LOS ANGELES — A fluffy duckling might seem a natural accompaniment to a basket of Easter eggs, but shelter officials and animal welfare experts want gift-happy parents to picture something else: poop.
The average domestic duck relieves itself every 15 minutes, according to the American Society for the Prevention of Cruelty to Animals. That’s why very few people have ducks for pets — except at Easter.
Yet millions of people have or will celebrate spring and Easter by getting their children a duckling, figuring they can release it in a pond when it gets too big to keep at home.
“We usually get tons of calls right after Easter,” said Susie Coston, national shelter director for the Farm Sanctuary.
Duck diapers are available online, but it takes more than that to raise a duck, said Carol Chrysong, the 56-year-old founder of The Lucky Duck Rescue & Sanctuary in Los Angeles.
The sanctuary is home to 120 ducks, including a drake and two hens that Chrysong keeps as her pets. The cleanup is exhausting, she said.
The upsides to keeping a duck as a pet include their surprisingly doglike behavior, which has them greeting owners upon arrival (Muscovy ducks even wag their tails), learning tricks and being extremely loyal, she said.
The downside, though, is cleaning up after a diaperless duck that also likes to get into water and splash — then walk around, Chrysong said. An indoor duck would have to sit on a poop mat and sleep in a playpen full of shavings.
Chrysong added that ducks are in heat as many as 10 months out of the year, so “if you don’t want to have the sex talk with your child, don’t get a duck.”
Experts say that most ducklings sold at Easter are drakes, so parents hoping for fresh eggs are out of luck.
Coston discourages ducks as pets. They can live up to 20 years and more, she said, adding that it’s unlikely a child can take the duck to college.
Parents often assume they can set a duck free at a local pond once it outgrows its duckling stage, but “domestic ducks are not equipped to survive in the wild like their wild cousins,” she said.
They can’t fly, their colors don’t match the environment and they don’t know how to act in the wild, “so they fall prey to many wild animals, dogs and, sadly, even people,” she said.
In many cases, territorial ducks at a pond will kill newcomers.
Lydia Yasuda, a photographer from Diamond Bar, Calif., volunteers weekly at Lucky Duck after she took in her daughter’s duckling. He had followed the girl around at a lake, and “we thought he could grow up, and we could take him to the pond,” said Yasuda.
Then, the Yasudas started to read about caring for ducks. They live in an apartment, so Benji went to the duck rescue.
Chrysong said she herself fell in love with ducks at age 8, when she and her sister received ducks as Easter gifts.

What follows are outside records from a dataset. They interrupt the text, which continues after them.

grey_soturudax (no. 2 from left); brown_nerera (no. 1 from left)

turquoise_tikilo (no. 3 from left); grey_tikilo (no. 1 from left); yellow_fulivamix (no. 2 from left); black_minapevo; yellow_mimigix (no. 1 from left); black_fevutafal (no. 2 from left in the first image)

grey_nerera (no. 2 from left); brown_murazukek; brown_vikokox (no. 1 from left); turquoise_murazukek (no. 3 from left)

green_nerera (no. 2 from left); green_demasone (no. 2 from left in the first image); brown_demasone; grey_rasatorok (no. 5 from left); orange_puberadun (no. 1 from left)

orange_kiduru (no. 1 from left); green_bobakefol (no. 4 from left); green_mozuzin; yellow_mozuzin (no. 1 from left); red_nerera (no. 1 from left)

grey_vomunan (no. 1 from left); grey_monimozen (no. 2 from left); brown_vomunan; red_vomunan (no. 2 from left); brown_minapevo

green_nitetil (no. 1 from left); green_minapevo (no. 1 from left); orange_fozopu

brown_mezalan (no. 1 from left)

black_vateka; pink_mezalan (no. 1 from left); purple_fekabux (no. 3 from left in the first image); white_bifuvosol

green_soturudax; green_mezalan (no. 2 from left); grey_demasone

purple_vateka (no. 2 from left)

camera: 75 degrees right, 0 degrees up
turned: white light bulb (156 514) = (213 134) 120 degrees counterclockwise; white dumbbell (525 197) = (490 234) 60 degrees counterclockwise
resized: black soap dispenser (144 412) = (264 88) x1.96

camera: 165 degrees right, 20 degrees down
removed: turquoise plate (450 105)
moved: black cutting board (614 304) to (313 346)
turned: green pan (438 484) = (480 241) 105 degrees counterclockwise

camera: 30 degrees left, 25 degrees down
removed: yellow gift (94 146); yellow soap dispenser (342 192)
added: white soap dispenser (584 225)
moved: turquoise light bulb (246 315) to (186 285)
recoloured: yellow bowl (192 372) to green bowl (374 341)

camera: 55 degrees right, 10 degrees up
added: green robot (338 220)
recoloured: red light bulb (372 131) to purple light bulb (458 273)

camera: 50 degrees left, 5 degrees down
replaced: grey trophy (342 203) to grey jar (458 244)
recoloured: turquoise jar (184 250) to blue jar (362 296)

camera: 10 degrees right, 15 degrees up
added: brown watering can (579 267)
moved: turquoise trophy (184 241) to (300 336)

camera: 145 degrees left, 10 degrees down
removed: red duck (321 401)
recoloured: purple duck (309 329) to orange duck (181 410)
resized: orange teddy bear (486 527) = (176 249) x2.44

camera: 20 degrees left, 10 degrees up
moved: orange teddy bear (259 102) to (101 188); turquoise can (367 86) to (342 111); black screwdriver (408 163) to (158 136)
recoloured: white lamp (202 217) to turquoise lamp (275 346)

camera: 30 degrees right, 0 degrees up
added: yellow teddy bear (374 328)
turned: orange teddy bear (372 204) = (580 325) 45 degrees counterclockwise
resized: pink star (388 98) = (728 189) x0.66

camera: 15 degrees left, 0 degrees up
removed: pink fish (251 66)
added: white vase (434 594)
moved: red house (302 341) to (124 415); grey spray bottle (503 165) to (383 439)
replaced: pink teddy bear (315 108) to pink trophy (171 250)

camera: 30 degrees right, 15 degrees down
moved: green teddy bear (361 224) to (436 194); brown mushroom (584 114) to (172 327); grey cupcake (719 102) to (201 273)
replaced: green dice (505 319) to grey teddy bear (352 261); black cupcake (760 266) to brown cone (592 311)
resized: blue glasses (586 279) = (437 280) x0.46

“Those two ducks followed us all over Inglewood. They would wait outside when we took them to the store,” she recalled.
When the ducks were 5, her parents released them at a pond, she said.
“It was devastating for me. They kept following us to the car. Eventually, my father said, ‘Let’s go,’ and we left them there in the parking lot. I never got over it. Now, I know what happens to them. That’s why I am so aggressive about the work we do,” Chrysong said.
Parents with children who want a duck for Easter should visit a pet store or zoo instead, she said.